Transcribe the line containing "Identify the document" and every line after it, exactly, through the end of the records.

Start of EXTRACTED ENTRIES

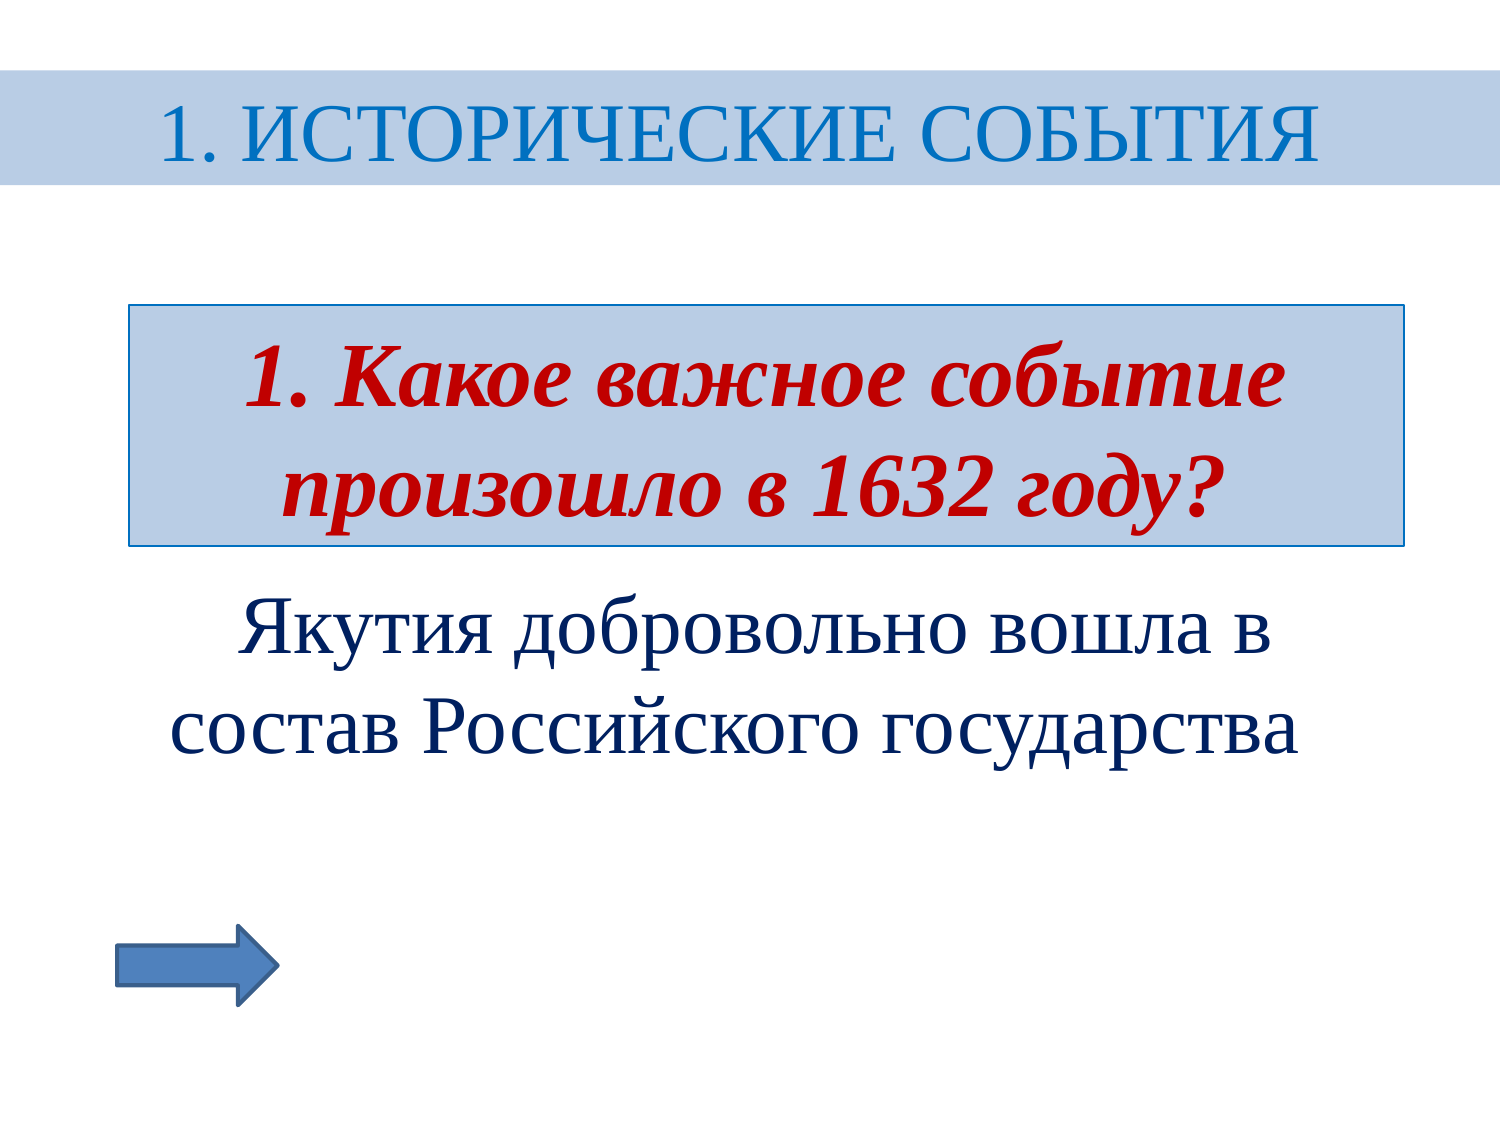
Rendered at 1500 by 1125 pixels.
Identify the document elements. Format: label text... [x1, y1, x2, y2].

text_box 1. ИСТОРИЧЕСКИЕ СОБЫТИЯ [0, 70, 1500, 186]
text_box [115, 923, 280, 1008]
subtitle Якутия добровольно вошла в состав Российского государства [105, 562, 1407, 950]
title 1. Какое важное событие произошло в 1632 году? [128, 304, 1404, 546]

End of EXTRACTED ENTRIES

## SOLUTION FOR THIS PROBLEM
Identify the document elements. Format: label text... [x1, y1, x2, y2].

text_box 1. ИСТОРИЧЕСКИЕ СОБЫТИЯ [0, 70, 1500, 186]
text_box [115, 923, 280, 1008]
subtitle Якутия добровольно вошла в состав Российского государства [105, 562, 1407, 950]
title 1. Какое важное событие произошло в 1632 году? [128, 304, 1404, 546]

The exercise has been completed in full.